**ACTIVITY:**
From the line that contains "Bereits 32 % der" down to the last line of the entries, please return everything exactly, except the pictures.

**DATA FOR PROCESSING:**
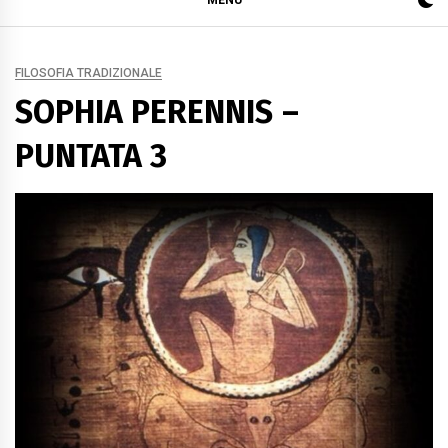
MENU
FILOSOFIA TRADIZIONALE
SOPHIA PERENNIS –
PUNTATA 3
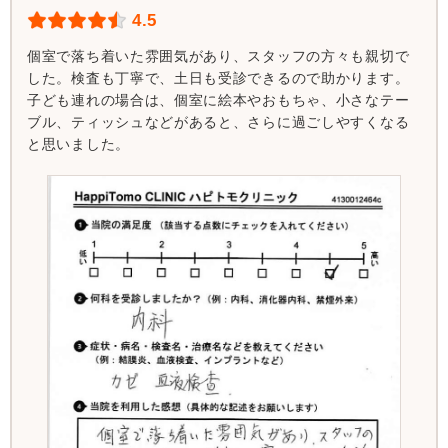
4.5
個室で落ち着いた雰囲気があり、スタッフの方々も親切で
した。検査も丁寧で、土日も受診できるので助かります。
子ども連れの場合は、個室に絵本やおもちゃ、小さなテー
ブル、ティッシュなどがあると、さらに過ごしやすくなる
と思いました。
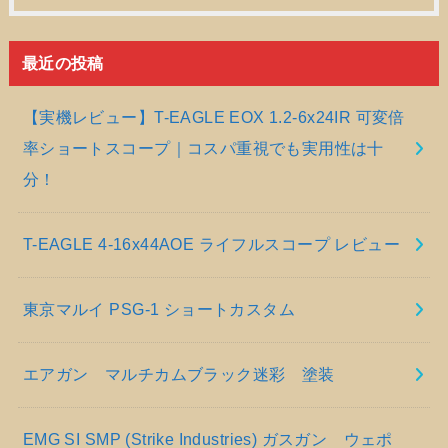
最近の投稿
【実機レビュー】T-EAGLE EOX 1.2-6x24IR 可変倍
率ショートスコープ｜コスパ重視でも実用性は十
分！
T-EAGLE 4-16x44AOE ライフルスコープ レビュー
東京マルイ PSG-1 ショートカスタム
エアガン マルチカムブラック迷彩 塗装
EMG SI SMP (Strike Industries) ガスガン ウェポ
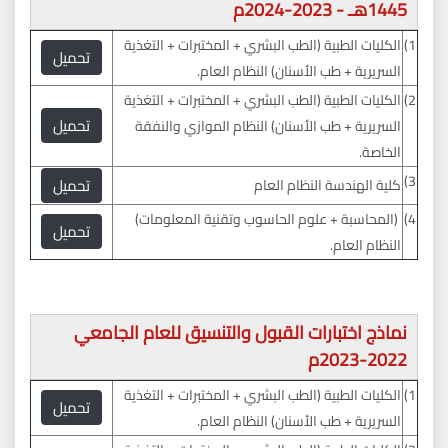
1445هـ - 2023-2024م
1)
الكليات الطبية (الطب البشري + المختبرات + التغذية
تحميل
السريرية + طب الأسنان) النظام العام.
2)
الكليات الطبية (الطب البشري + المختبرات + التغذية
تحميل
السريرية + طب الأسنان) النظام الموازي والنفقة
الخاصة.
3)
تحميل
كلية الهندسة النظام العام
4)
(المحاسبة + علوم الحاسوب وتقنية المعلومات)
تحميل
النظام العام.
نماذج اختبارات القبول والتنسيق للعام الجامعي
2022-2023م
1)
الكليات الطبية (الطب البشري + المختبرات + التغذية
تحميل
السريرية + طب الأسنان) النظام العام.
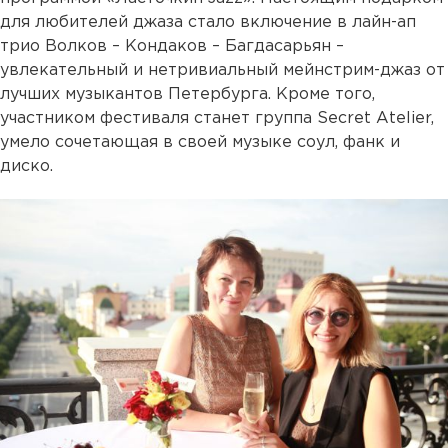
для любителей джаза стало включение в лайн-ап
трио Волков – Кондаков – Багдасарьян –
увлекательный и нетривиальный мейнстрим-джаз от
лучших музыкантов Петербурга. Кроме того,
участником фестиваля станет группа Secret Atelier,
умело сочетающая в своей музыке соул, фанк и
диско.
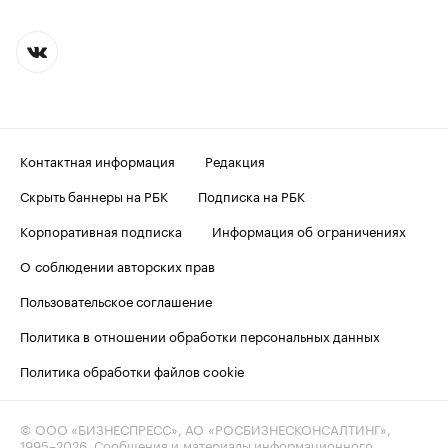
Контактная информация
Редакция
Скрыть баннеры на РБК
Подписка на РБК
Корпоративная подписка
Информация об ограничениях
О соблюдении авторских прав
Пользовательское соглашение
Политика в отношении обработки персональных данных
Политика обработки файлов cookie
© ООО «БИЗНЕСПРЕСС», АО «РОСБИЗНЕСКОНСАЛТИНГ»,
1995–2026
. Сообщения и материалы информационного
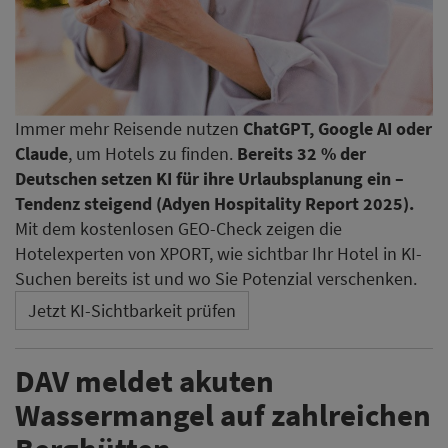
Immer mehr Reisende nutzen
ChatGPT, Google AI oder
Claude
, um Hotels zu finden.
Bereits 32 % der
Deutschen setzen KI für ihre Urlaubsplanung ein –
Tendenz steigend (Adyen Hospitality Report 2025).
Mit dem kostenlosen GEO-Check zeigen die
Hotelexperten von XPORT, wie sichtbar Ihr Hotel in KI-
Suchen bereits ist und wo Sie Potenzial verschenken.
Jetzt KI-Sichtbarkeit prüfen
DAV meldet akuten
Wassermangel auf zahlreichen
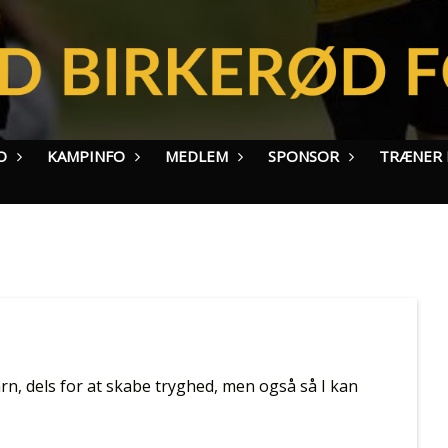
O
KAMPINFO
MEDLEM
SPONSOR
TRÆNER I
n, dels for at skabe tryghed, men også så I kan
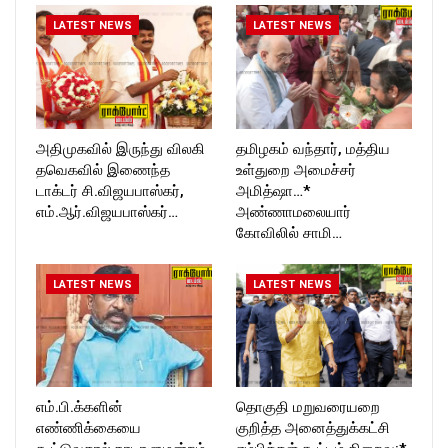
T_TIMESC
LATEST NEWS
LATEST NEWS
அதிமுகவில் இருந்து விலகி
தமிழகம் வந்தார், மத்திய
தவெகவில் இணைந்த
உள்துறை அமைச்சர்
டாக்டர் சி.விஜயபாஸ்கர்,
அமித்ஷா…*
எம்.ஆர்.விஜயபாஸ்கர்…
அண்ணாமலையார்
கோவிலில் சாமி…
LATEST NEWS
LATEST NEWS
எம்.பி.க்களின்
தொகுதி மறுவரையறை
எண்ணிக்கையை
குறித்த அனைத்துக்கட்சி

**PROBLEM SOLUTION:**
Bereits 32 % der
Deutschen setzen KI für ihre Urlaubsplanung ein –
Tendenz steigend (Adyen Hospitality Report 2025).
Mit dem kostenlosen GEO-Check zeigen die
Hotelexperten von XPORT, wie sichtbar Ihr Hotel in KI-
Suchen bereits ist und wo Sie Potenzial verschenken.
Jetzt KI-Sichtbarkeit prüfen
DAV meldet akuten
Wassermangel auf zahlreichen
O
KAMPINFO
MEDLEM
SPONSOR
TRÆNER I
n, dels for at skabe tryghed, men også så I kan
T_TIMESC
LATEST NEWS
LATEST NEWS
அதிமுகவில் இருந்து விலகி
தமிழகம் வந்தார், மத்திய
தவெகவில் இணைந்த
உள்துறை அமைச்சர்
டாக்டர் சி.விஜயபாஸ்கர்,
அமித்ஷா…*
எம்.ஆர்.விஜயபாஸ்கர்…
அண்ணாமலையார்
கோவிலில் சாமி…
LATEST NEWS
LATEST NEWS
எம்.பி.க்களின்
தொகுதி மறுவரையறை
எண்ணிக்கையை
குறித்த அனைத்துக்கட்சி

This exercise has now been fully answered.